Berkeley, last summer, on the street.
June 25th, 1999

She Was In College
I finished Groucho Marx, Master Detective. I'm tired, time to take a break. Let Fred the writer's block monkey have this evening, kick back, read the book and don't fret it. Most of the time it's not for lack of ideas, but lack of energy and too many hours making faces in front of a computer screen (an unusual concept). I take the position there are no new ideas, any old idea in a storm, as long as it resonates, has a bit of whatever you're calling the truth at the moment and you can wrap it up in clever little halfway comprehensible sentences.

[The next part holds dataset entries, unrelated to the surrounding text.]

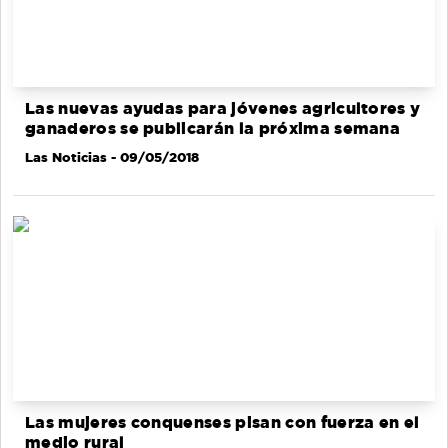
Las nuevas ayudas para jóvenes agricultores y
ganaderos se publicarán la próxima semana
Las Noticias
- 09/05/2018
Las mujeres conquenses pisan con fuerza en el
medio rural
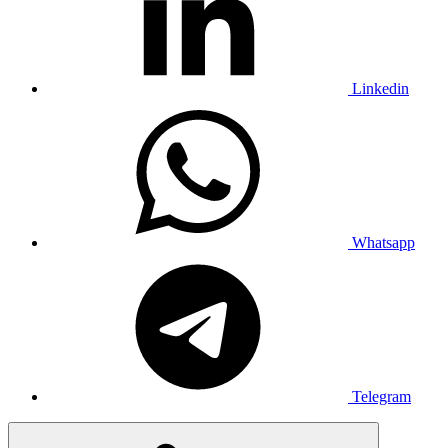
Linkedin
Whatsapp
Telegram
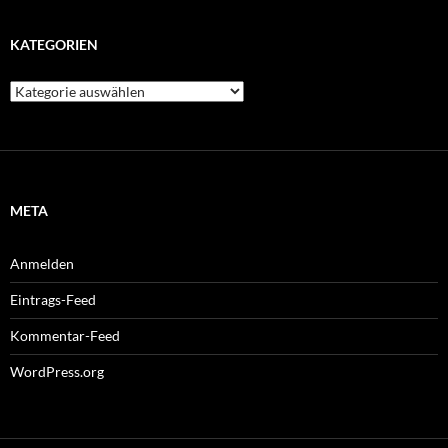
KATEGORIEN
Kategorien
META
Anmelden
Eintrags-Feed
Kommentar-Feed
WordPress.org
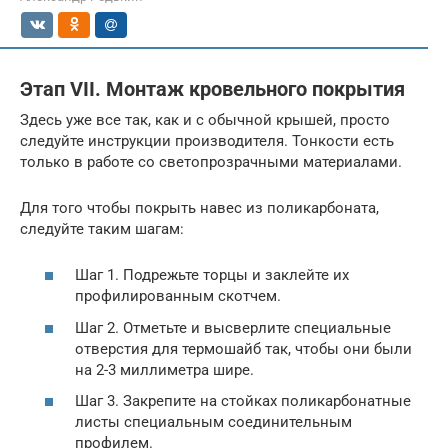
Этап VII. Монтаж кровельного покрытия
Здесь уже все так, как и с обычной крышей, просто
следуйте инструкции производителя. Тонкости есть
только в работе со светопрозрачными материалами.
Для того чтобы покрыть навес из поликарбоната,
следуйте таким шагам:
Шаг 1. Подрежьте торцы и заклейте их
профилированным скотчем.
Шаг 2. Отметьте и высверлите специальные
отверстия для термошайб так, чтобы они были
на 2-3 миллиметра шире.
Шаг 3. Закрепите на стойках поликарбонатные
листы специальным соединительным
профилем.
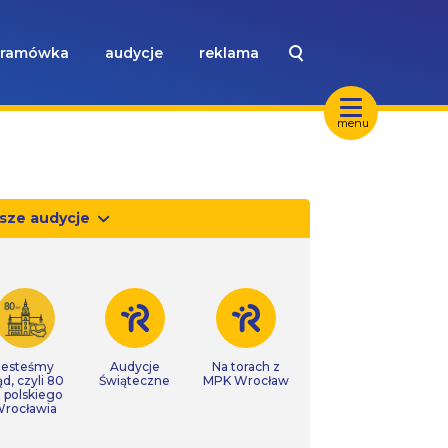
ramówka
audycje
reklama
menu
sze audycje
Jesteśmy
Audycje
Na torach z
ąd, czyli 80
Świąteczne
MPK Wrocław
t polskiego
rocławia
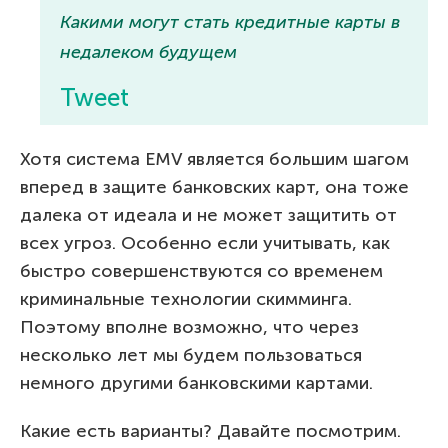
Какими могут стать кредитные карты в
недалеком будущем
Tweet
Хотя система EMV является большим шагом
вперед в защите банковских карт, она тоже
далека от идеала и не может защитить от
всех угроз. Особенно если учитывать, как
быстро совершенствуются со временем
криминальные технологии скимминга.
Поэтому вполне возможно, что через
несколько лет мы будем пользоваться
немного другими банковскими картами.
Какие есть варианты? Давайте посмотрим.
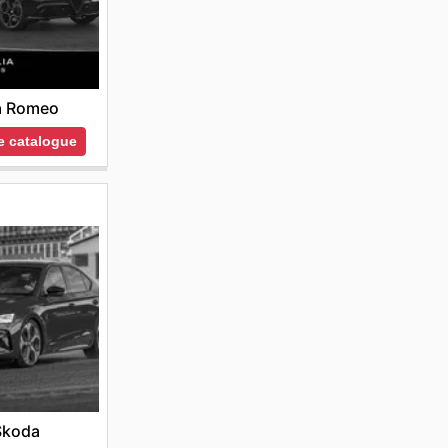
a Romeo
le catalogue
Skoda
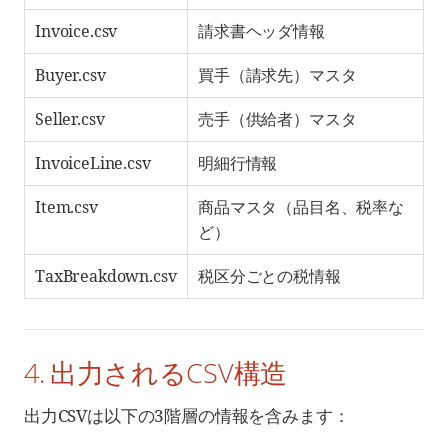
Invoice.csv
請求書ヘッダ情報
Buyer.csv
買手（請求先）マスタ
Seller.csv
売手（供給者）マスタ
InvoiceLine.csv
明細行情報
Item.csv
商品マスタ（品目名、税率な
ど）
TaxBreakdown.csv
税区分ごとの税情報
4. 出力されるCSV構造
出力CSVは以下の3階層の情報を含みます：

I mentioned my thoughts about Groucho when I'd read half of it. Goulart creates a Groucho character that is the Groucho character of his movies, every other line a one liner. People recognize him on the street and he goes into a routine and that's always been Goulart's strength, he's a master of the off the wall twist somewhere in between the subject and the predicate. If you told me that Douglas Adams, author of The Hitchhiker's Guide to the Galaxy was one of Goulart's pseudonyms, I'd say right, Adams always sounded like a British Goulart to me, only not as funny.

I don't know, this stuff is always so subjective. The Groucho character seems both real and totally artificial. There are a couple of noir like scenes with a kind of loose canon somebody's going to crush your head with a hammer reality to them, interspersed with the barrage of one liners, downshifting more quickly than I'm accustomed to shifting through the literary esses. After a while you adopt the writer's reality and all this bouncing back and forth seems less jarring. I think. I've started the second book, Groucho Marx, Private Eye (page 3) and I'll see what I think when I'm finished. I'll bring one to my mother (Who reads mysteries morning, noon and evening.) next month in Seattle to get her reaction. I'm not sure what she thinks about the Marx Brothers, but they were making movies when she was in college.


 
The banner photograph was taken last summer in Berkeley. Four people, living on the street, partners for a day, for an hour, for a week?